Research for the guide also shows how highly some universities are rated by the academic community. A combined league table only using the rankings given by head teachers and university academics puts Manchester at 10th — higher than its league-table placing.

Birmingham, Southampton and the University of the Arts in London, which groups together the capital's art and design schools, are all highly rated on this measure.

Along with the university's academic reputation, Manchester's reputation as a "party city" is a strong draw for young students.

Research quoted in the Sunday Times University Survival Guide, published in today's Magazine, finds its students are the most fashion-conscious and that the city has the best reputation for overall student lifestyle (it also finds they are national leaders in sex and drug-taking, based on a 1999 survey by the Adam Smith Institute), while the city also has a lively gay scene.

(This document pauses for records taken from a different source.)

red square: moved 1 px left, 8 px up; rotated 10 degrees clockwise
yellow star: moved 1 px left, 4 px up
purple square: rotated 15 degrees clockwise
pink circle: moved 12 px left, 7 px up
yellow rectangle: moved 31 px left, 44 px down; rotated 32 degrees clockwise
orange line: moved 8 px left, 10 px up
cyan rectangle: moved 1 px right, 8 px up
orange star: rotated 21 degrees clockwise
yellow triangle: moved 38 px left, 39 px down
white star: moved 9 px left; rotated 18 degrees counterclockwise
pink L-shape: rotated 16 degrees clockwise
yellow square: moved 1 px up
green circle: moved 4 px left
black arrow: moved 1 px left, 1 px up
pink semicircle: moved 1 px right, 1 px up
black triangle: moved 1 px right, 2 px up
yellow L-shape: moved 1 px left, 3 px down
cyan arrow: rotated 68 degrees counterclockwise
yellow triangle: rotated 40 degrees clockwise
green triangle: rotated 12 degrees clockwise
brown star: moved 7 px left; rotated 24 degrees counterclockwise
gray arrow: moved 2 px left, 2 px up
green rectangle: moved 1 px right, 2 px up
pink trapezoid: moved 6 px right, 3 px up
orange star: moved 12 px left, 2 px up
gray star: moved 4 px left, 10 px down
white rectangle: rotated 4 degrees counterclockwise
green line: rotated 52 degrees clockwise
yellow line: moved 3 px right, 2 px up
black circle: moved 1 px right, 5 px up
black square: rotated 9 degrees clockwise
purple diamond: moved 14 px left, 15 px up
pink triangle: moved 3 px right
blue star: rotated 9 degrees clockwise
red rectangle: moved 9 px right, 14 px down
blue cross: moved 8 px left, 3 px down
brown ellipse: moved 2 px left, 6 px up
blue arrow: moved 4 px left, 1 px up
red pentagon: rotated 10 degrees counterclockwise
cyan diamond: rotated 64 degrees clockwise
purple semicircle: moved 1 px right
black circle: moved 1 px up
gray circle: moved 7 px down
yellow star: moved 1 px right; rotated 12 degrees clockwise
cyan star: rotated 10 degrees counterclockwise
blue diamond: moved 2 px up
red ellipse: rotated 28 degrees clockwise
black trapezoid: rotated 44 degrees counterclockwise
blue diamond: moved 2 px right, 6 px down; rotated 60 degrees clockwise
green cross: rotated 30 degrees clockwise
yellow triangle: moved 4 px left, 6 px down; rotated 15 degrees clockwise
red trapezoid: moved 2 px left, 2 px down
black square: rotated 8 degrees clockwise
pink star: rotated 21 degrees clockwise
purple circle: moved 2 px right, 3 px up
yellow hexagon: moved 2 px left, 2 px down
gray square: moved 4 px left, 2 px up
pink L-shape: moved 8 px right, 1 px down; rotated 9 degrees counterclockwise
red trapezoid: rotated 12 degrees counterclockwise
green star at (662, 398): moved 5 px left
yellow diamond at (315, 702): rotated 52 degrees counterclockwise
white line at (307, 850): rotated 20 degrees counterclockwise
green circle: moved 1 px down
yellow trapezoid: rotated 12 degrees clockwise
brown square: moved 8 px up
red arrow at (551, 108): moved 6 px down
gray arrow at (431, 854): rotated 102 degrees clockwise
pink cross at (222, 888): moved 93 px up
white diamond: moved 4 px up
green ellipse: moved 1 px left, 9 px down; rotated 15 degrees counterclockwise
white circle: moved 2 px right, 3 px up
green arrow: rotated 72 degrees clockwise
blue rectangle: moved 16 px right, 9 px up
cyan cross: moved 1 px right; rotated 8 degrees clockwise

Much of the credit for Manchester's steady progress has been due to Gilbert, an Australian, who was headhunted to lead the merger between the Victoria University of Manchester and the University of Manchester Institute of Science and Technology to form a single university in the city in 2004.

This weekend he said he believed Manchester had the potential to become a global knowledge "spike" in medical research — especially cancer — and nuclear technology.

This year a Manchester team won University Challenge for the first time. The BBC is also contributing to the city's rising profile with the building of a big new broadcasting centre in Salford, Greater Manchester.

Labour has picked up on the city's fashionable image to choose it as the venue for the party conference later this month.

Stiglitz, head of Manchester's new poverty research institute in addition to his job at Columbia University, New York, compared the Mancunian renaissance to that of his home city.

"New York went through a bad period in the 1970s and early 1980s — people were very pessimistic," said Stiglitz, who won his Nobel in 2001 for work on development economics. "Cities can go through a bad period and then revive and reinvent themselves. I see Manchester reinventing itself."